[Provided records — start]

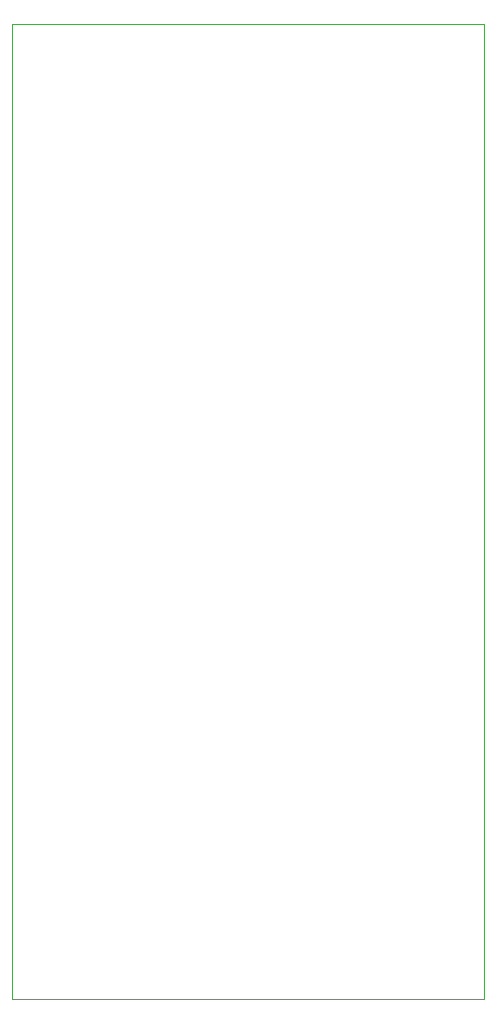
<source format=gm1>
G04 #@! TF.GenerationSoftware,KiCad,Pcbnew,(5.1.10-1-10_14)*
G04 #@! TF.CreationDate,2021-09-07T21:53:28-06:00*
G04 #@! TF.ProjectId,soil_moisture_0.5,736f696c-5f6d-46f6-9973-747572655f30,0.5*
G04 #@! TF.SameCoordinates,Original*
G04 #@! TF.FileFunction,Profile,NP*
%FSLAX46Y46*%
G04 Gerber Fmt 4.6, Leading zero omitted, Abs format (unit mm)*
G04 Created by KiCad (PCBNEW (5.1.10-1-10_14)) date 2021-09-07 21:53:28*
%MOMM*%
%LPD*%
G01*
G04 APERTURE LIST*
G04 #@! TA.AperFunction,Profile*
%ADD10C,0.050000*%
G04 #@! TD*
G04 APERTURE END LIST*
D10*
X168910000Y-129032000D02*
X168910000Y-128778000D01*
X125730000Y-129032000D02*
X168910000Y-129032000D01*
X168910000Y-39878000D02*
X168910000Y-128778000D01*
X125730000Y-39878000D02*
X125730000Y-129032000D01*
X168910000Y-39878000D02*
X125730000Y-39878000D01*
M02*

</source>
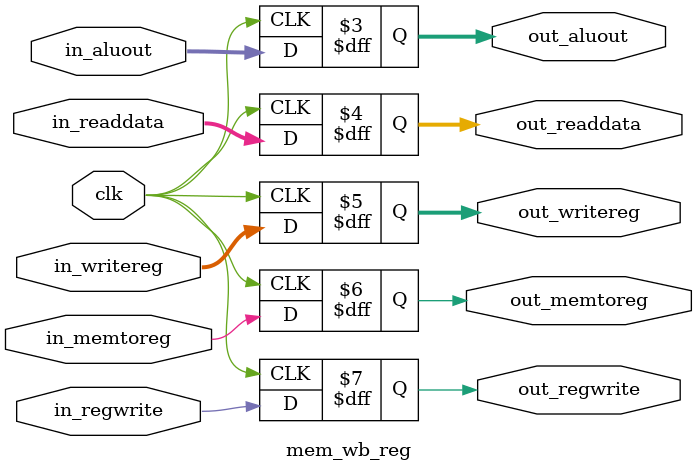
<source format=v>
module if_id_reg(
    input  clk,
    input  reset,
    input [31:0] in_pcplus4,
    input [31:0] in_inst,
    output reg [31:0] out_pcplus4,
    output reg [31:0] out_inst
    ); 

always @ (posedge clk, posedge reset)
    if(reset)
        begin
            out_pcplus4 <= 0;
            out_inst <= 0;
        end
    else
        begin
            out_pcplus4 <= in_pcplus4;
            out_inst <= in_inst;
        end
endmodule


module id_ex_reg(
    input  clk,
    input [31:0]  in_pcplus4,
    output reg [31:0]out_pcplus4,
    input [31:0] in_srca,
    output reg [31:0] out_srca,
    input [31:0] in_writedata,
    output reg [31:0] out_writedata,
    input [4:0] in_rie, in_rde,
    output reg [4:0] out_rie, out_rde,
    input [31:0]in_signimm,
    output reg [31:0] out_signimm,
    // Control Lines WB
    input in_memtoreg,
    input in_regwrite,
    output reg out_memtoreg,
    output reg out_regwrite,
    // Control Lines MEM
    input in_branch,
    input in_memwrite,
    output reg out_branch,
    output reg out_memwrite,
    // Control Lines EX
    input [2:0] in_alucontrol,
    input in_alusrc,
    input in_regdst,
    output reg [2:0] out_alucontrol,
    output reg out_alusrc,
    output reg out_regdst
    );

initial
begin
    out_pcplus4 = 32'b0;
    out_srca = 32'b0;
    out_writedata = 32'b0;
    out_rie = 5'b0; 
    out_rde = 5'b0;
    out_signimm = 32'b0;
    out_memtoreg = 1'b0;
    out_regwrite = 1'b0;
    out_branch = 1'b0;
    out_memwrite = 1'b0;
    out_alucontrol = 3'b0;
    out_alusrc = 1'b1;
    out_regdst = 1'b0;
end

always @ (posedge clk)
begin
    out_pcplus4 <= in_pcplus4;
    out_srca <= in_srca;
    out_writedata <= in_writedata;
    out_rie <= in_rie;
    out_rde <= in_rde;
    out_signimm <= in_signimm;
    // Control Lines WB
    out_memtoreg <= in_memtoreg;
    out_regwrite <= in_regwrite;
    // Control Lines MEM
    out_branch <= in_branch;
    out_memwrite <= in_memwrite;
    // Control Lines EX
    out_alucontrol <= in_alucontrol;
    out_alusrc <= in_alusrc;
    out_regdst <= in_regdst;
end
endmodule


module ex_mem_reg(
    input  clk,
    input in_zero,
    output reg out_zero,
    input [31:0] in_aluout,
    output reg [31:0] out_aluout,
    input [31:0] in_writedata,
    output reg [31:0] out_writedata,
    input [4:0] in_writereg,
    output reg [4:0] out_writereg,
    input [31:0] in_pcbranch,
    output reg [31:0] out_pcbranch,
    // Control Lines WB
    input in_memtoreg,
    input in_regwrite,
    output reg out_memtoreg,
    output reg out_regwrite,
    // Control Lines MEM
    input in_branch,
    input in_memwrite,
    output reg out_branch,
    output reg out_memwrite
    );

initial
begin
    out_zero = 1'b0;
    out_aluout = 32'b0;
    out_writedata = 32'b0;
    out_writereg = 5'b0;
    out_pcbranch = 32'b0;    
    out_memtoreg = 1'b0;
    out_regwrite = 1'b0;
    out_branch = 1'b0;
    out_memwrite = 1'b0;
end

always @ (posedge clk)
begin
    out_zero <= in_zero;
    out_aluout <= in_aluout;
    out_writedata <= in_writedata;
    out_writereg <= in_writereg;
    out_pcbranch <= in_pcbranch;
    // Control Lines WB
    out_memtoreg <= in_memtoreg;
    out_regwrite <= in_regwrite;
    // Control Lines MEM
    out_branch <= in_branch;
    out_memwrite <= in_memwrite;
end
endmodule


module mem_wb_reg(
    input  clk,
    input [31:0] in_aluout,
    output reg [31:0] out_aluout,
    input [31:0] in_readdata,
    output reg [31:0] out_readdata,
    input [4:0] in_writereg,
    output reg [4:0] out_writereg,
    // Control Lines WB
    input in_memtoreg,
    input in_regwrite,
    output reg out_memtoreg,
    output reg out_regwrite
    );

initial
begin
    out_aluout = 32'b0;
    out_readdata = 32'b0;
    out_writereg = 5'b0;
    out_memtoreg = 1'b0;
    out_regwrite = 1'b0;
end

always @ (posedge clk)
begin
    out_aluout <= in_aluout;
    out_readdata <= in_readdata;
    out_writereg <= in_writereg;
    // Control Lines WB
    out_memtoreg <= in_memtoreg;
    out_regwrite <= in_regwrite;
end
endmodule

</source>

[Provided records — finish]

**Work instructions**
Find the lines in the data that include "source", then copy each of them.

**Answer for the task**
<source format=gm1>
</source>
<source format=v>
</source>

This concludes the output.